SCROLL TO CONTINUE WITH CONTENT
ES ditangkap tengah malam, Selasa (28/10/2008), di wilayah Terminal Ledeng, Bandung. Rekan ES yaitu US (30) pun ikut diringkus. Selain itu, polisi juga mengamankan seorang penadah berinisial CH alias Tomi (46).
"Sebelumnya, pihak kepolisian sudah mengincar ES. Penangkapan berdasarkan pengembangan laporan warga mengenai aksi spesialis rumah kosong. Tersangka terbukti melanggar Pasal 363 KUH Pidana dengan ancaman kurungan 9 tahun Penjara," tegas Kapolwiltabes Bandung Kombes Pol I Ketut Untung Yoga.

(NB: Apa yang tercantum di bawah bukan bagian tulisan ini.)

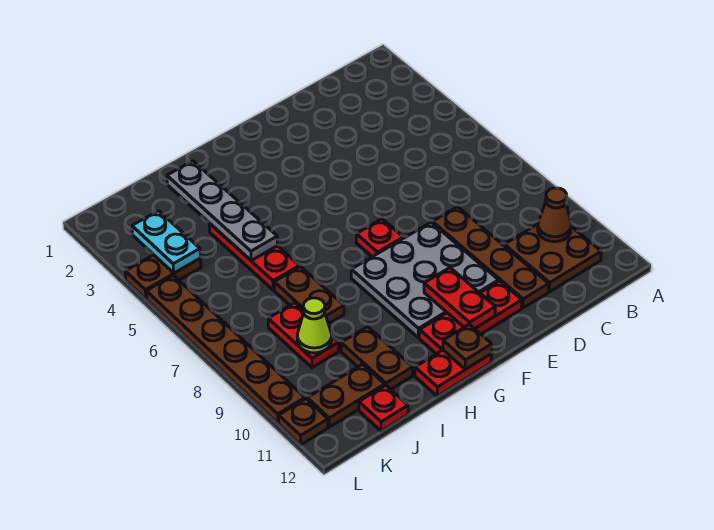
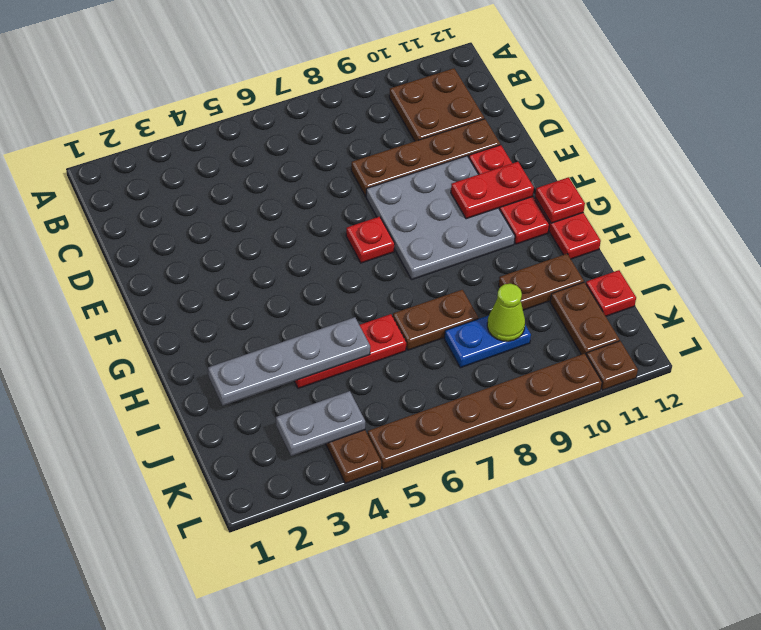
brown 1x1 cone [538,188,571,242] -> none
brown 1x1 plate [443,324,492,369] -> red 1x1 plate [535,177,585,223]
red 1x2 plate [268,303,339,368] -> blue 1x2 plate [444,315,531,368]
cyan 1x2 plate [132,211,200,273] -> grey 1x2 plate [276,391,365,456]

Saat ini polisi terus melakukan pengembangan untuk mencari dalang dari aksi ES. "Kita tidak puas dengan pengakuan tersangka dan terus kita kembangkan," ujarnya.Β
Turut disita barang bukti hasil curian dan peralatan yang digunakan ES dalam aksinya berupa, obeng panjang, linggis, 2 buah Pisau, Karung, 4 TV 21 inc, 2 buah tabung gas. (ahy/bbp)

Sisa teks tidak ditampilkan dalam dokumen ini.